If anyone is interested in my original question: with a slight modification, the recursive approach for _fielddescr in V5 did the job: after wrapping the symbol by Val{s} and asserting @inbounds, compiler was able to optimize away the loop/recursion (V6). And it was surprisingly simple to solve the problem by a @generated function (V7, V8): as _fielddescr already had only type parameters in its last version, I only had to change the return value to a (constant) tuple expression. The @generated version enforces constant propagation the hard way. Benchmarks show there is no significant speed improvement in V7/V8 on the recursive version in V6. Changes are pushed to github.

The recursive solution:

@inline function _fielddescr6(::Type{PStruct{T}},::Val{s}) where {T<:NamedTuple,s} # s isa Symbol
    _fielddescr6(Tuple{T.parameters[1]...}, T.parameters[2],Val(s),0)

@inline function _fielddescr6(::Type{syms}, ::Type{types},::Val{s},shift::Int) where {syms <: Tuple, types<:Tuple, s} 
    @inbounds begin
        syms===Tuple{} && throw(ArgumentError(s))
        type = Base.tuple_type_head(types)
        if s===Base.tuple_type_head(syms)
            return type, shift, bitsizeof(type)

The @generated solution:

@generated function __fielddescr(::Type{PStruct{T}},::Val{s}) where {T<:NamedTuple,s} # s isa Symbol
    shift = 0
    types = T.parameters[2].parameters
    syms = T.parameters[1]
    idx = 1
    while idx <= length(syms)
        type = types[idx]
        bits = bitsizeof(type)
        if syms[idx]===s
            return :(($type,$shift,$bits))
        shift += bits
        idx += 1

Benchmarks (V6 to V8) show that now the same runtime speed is obtained as in handcoded constant propagation (V3 and V4), all allocations are gone.
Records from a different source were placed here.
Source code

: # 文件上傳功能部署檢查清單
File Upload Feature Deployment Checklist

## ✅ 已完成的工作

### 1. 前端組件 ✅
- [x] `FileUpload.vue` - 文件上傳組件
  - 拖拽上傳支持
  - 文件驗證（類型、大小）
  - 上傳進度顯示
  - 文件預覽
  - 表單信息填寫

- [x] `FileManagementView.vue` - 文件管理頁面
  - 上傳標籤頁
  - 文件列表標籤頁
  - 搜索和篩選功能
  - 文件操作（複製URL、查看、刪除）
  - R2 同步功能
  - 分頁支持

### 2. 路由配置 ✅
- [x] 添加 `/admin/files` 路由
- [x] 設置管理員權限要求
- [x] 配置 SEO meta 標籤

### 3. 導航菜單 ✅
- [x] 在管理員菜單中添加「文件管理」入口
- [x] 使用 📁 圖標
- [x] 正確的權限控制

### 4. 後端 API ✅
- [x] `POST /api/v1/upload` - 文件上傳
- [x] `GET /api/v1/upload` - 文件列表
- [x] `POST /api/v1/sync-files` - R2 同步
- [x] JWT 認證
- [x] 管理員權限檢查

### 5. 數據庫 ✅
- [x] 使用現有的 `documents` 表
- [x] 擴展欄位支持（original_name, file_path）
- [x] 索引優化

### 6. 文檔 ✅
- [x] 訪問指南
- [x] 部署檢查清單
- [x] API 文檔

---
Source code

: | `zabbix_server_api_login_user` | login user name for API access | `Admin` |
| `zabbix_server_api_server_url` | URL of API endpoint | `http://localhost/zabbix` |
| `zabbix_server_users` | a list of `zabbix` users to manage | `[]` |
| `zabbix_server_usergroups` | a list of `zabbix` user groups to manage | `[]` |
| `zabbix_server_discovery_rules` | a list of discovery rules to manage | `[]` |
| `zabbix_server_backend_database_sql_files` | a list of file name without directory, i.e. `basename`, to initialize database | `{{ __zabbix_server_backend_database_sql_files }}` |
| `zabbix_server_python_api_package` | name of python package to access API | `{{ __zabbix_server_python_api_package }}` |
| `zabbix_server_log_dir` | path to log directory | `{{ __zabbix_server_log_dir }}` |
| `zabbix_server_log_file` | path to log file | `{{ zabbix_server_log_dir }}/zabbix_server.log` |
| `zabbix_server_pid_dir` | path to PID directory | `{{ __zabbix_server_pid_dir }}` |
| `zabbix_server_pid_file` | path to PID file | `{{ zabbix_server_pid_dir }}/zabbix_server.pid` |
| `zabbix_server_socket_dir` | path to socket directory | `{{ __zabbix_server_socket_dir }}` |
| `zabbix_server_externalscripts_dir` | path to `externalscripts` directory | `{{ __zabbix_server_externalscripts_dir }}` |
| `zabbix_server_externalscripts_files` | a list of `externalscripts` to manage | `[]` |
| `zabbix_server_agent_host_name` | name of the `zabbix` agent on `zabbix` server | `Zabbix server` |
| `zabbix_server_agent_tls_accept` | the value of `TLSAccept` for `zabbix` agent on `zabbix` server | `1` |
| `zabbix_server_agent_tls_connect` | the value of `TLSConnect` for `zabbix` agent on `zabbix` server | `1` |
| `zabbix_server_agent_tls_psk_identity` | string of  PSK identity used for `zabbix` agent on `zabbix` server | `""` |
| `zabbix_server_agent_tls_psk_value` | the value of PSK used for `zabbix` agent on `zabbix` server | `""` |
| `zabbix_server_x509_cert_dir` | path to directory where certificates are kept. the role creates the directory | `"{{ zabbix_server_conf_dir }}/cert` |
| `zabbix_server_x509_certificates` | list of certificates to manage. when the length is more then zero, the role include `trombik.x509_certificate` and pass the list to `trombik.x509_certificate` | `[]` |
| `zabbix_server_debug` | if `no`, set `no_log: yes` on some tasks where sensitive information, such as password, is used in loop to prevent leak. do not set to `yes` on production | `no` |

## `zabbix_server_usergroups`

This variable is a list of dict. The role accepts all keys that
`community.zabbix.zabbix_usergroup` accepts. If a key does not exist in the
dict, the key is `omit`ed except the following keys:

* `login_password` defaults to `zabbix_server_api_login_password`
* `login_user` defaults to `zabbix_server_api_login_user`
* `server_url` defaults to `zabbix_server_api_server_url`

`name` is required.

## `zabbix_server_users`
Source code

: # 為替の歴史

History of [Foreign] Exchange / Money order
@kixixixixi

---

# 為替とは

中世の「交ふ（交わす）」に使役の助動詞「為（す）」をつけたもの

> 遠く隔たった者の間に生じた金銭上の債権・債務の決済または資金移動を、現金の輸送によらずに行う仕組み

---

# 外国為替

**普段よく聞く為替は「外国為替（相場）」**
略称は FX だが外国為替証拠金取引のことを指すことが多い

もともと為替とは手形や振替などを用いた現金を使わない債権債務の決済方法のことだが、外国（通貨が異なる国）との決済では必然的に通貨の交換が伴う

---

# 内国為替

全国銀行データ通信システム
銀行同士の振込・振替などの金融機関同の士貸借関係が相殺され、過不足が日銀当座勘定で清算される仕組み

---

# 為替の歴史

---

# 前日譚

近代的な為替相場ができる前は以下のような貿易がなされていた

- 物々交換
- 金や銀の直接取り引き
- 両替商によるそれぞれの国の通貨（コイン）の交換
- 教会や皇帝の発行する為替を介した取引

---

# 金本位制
@btime bench(sv): some work on an ordinary struct, in a loop on a Vector to get stable timings
  95.776 ns (0 allocations: 0 bytes)
@btime bench(psv): same work on PStruct having same fields as struct in preceding benchmark
  823.200 μs (761 allocations: 11.89 KiB)
@btime benchV2(psv): same work, but using getpropertyV2 instead of getproperty for PStruct field access
  498.700 μs (1161 allocations: 24.39 KiB)
@btime benchV3(psv): same work, but handcoded getpropertyV3 replacing _fielddescr call by its result (simulated constant propagation)
  144.988 ns (0 allocations: 0 bytes)
@btime benchV4(psv): same work, but handcoded getpropertyV4 with resulting SHIFT and AND operation
  133.408 ns (0 allocations: 0 bytes)
@btime benchV5(psv): like V2, but recursive _fielddescr using Base.tuple_type_head and Base.tuple_type_tail in getpropertyV5
  78.100 μs (421 allocations: 6.58 KiB)
@btime benchV6(psv): like V5, but symbol wrapped in Val like in V3 and V4 and @inline assertions
  144.656 ns (0 allocations: 0 bytes)
@btime benchV7(psv): like V8, but symbol wrapped in Val
  144.934 ns (0 allocations: 0 bytes)
@btime benchV8(psv): like V2, but _fielddescr is @generated returning a constant tuple
  144.299 ns (0 allocations: 0 bytes)
1 Like

benchmark figures in the solution were obtained under julia 1.6.0 RC1.

All other benchmarks were run under julia 1.5.3.

julia 1.6.0RC1 changes the picture - V6 gets as fast as V3/V4.